→ **Assignment a**
In the catapult text, how far did the hair clip travel when Iteration 2 was tested?

Following the design process, build three iterations of a catapult. A catapult is a machine that stores energy and then sends an object flying into the distance when released.


Feel free to try your own design and modifications. After your catapult is built, test it. How far did the projectile (ex. small eraser) travel? What did you learn from building your first catapult? 

Iteration 1: “Oh my” 


Supplies were short at hand at my house but ta da, she... works?
was successful at launching a small hair clip directly up in the
air. Yay. My initial thoughts are that I need better supplies and a
greater angle on my launch pad. 

Redesign your catapult so that the projectile can travel further. This will be iteration 2 of your catapult. Try changing the shape of the base of the catapult. Test iteration 2 of your catapult. How far did the projectile travel this time? What did you learn from the change in your second design? How does the shape of the base make a difference?

Iteration 2: “A moderate success” 

The pencils, which did not work great in the last design, have
made a mad comeback as an asset for the stability of my
pyramid base for this design. I was able to find one solitary
elastic band that was instrumental to the success of this
catapult. My plastic cup was both oversized and not really
attached that well, I think the pencils were not flat enough as a
catapult arm. All that said, it actually launched my hair clip
halfway across the room - which is almost as far as I could have
just thrown it. Feels like progress.

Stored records
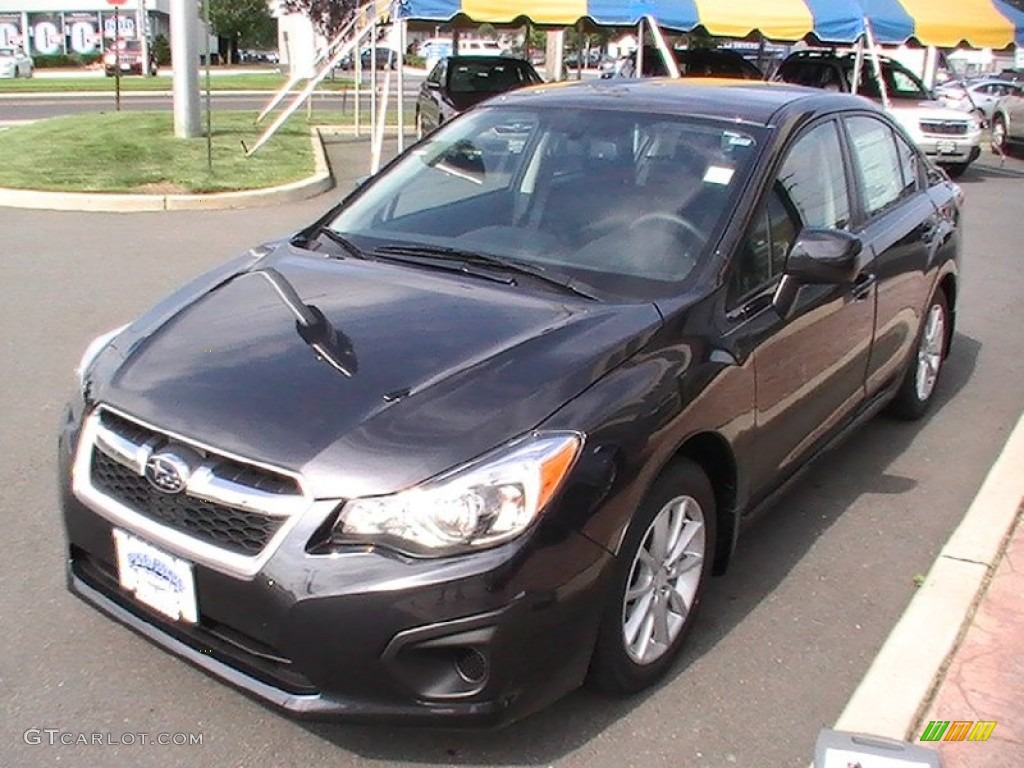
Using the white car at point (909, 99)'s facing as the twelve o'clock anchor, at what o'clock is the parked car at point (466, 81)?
The parked car is roughly at 4 o'clock from the white car.

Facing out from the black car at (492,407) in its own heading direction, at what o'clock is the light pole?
The light pole is roughly at 4 o'clock from the black car.

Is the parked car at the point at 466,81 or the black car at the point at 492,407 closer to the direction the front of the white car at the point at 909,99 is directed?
the black car

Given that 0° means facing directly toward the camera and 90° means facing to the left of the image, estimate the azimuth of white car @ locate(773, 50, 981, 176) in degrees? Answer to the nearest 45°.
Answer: approximately 315°

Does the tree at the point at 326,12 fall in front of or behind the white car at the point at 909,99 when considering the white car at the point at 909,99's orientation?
behind

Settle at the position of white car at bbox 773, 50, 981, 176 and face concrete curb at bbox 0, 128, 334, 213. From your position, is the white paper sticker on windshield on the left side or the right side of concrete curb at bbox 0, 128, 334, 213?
left

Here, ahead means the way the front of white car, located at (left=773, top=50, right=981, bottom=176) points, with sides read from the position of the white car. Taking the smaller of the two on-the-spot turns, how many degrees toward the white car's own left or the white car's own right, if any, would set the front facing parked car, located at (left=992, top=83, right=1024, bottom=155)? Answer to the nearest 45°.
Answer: approximately 90° to the white car's own left

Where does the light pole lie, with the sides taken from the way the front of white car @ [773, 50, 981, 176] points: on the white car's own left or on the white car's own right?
on the white car's own right

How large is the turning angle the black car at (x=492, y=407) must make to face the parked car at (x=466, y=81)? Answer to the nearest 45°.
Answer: approximately 135° to its right

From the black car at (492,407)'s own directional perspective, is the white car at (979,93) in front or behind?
behind

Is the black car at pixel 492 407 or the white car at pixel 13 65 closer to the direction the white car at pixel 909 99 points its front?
the black car

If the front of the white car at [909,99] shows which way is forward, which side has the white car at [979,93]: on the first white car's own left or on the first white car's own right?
on the first white car's own left

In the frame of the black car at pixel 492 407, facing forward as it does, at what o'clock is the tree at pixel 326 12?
The tree is roughly at 4 o'clock from the black car.

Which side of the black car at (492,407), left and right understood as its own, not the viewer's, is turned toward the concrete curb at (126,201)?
right

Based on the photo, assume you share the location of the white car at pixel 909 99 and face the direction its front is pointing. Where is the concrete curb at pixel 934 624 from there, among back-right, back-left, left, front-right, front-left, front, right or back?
front-right
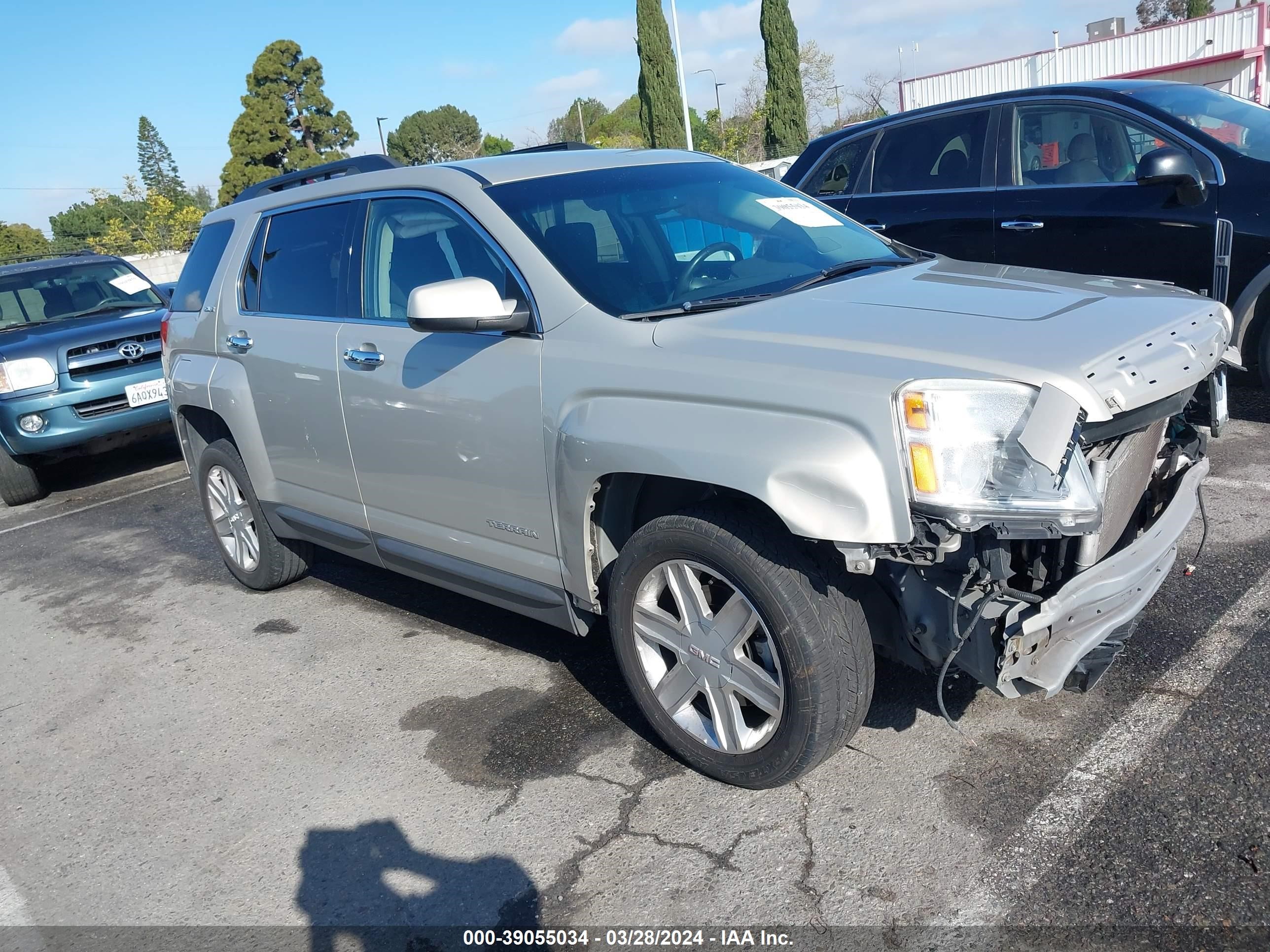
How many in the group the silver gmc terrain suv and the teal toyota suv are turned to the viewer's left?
0

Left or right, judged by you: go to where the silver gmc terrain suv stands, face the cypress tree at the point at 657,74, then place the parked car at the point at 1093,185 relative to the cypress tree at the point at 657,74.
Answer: right

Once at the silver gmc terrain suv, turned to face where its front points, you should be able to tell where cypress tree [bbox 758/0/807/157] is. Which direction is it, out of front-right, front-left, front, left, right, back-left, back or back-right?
back-left

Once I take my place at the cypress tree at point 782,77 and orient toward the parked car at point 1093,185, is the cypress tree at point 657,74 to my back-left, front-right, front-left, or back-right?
back-right

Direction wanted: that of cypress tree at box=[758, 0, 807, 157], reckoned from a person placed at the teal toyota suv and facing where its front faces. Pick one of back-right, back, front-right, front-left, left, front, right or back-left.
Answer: left

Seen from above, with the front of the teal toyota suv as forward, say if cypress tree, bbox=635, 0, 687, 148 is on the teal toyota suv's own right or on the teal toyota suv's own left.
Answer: on the teal toyota suv's own left

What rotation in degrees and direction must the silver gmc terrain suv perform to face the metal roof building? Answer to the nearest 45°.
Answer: approximately 90° to its left

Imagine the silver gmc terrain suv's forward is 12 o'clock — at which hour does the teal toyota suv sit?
The teal toyota suv is roughly at 6 o'clock from the silver gmc terrain suv.

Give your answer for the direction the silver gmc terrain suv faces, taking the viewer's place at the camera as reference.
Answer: facing the viewer and to the right of the viewer

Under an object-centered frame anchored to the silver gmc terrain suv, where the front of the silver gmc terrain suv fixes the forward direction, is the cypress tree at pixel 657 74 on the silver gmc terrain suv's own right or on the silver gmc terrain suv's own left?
on the silver gmc terrain suv's own left

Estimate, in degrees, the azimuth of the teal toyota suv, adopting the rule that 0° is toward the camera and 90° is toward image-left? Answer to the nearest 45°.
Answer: approximately 315°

→ **Assignment b**
Report every line of the records above that contains the word "concrete", with case counting.

→ **Written answer a**
Halfway across the room.

→ **Written answer b**
Settle at the position of white car at bbox 773, 50, 981, 176 and face concrete curb at bbox 0, 128, 334, 213. From your position, is the white paper sticker on windshield on the left side or the right side of concrete curb at bbox 0, 128, 334, 213?
Which side of the black car at (492,407), left and right understood as its own, not the viewer's, is turned toward the concrete curb at (126,201)?
Based on the photo, assume you share the location of the white car at pixel 909 99 and face the direction its front is pointing. Where is the concrete curb at pixel 934 624 from there, among back-right, back-left, left, front-right, front-left, front, right or back?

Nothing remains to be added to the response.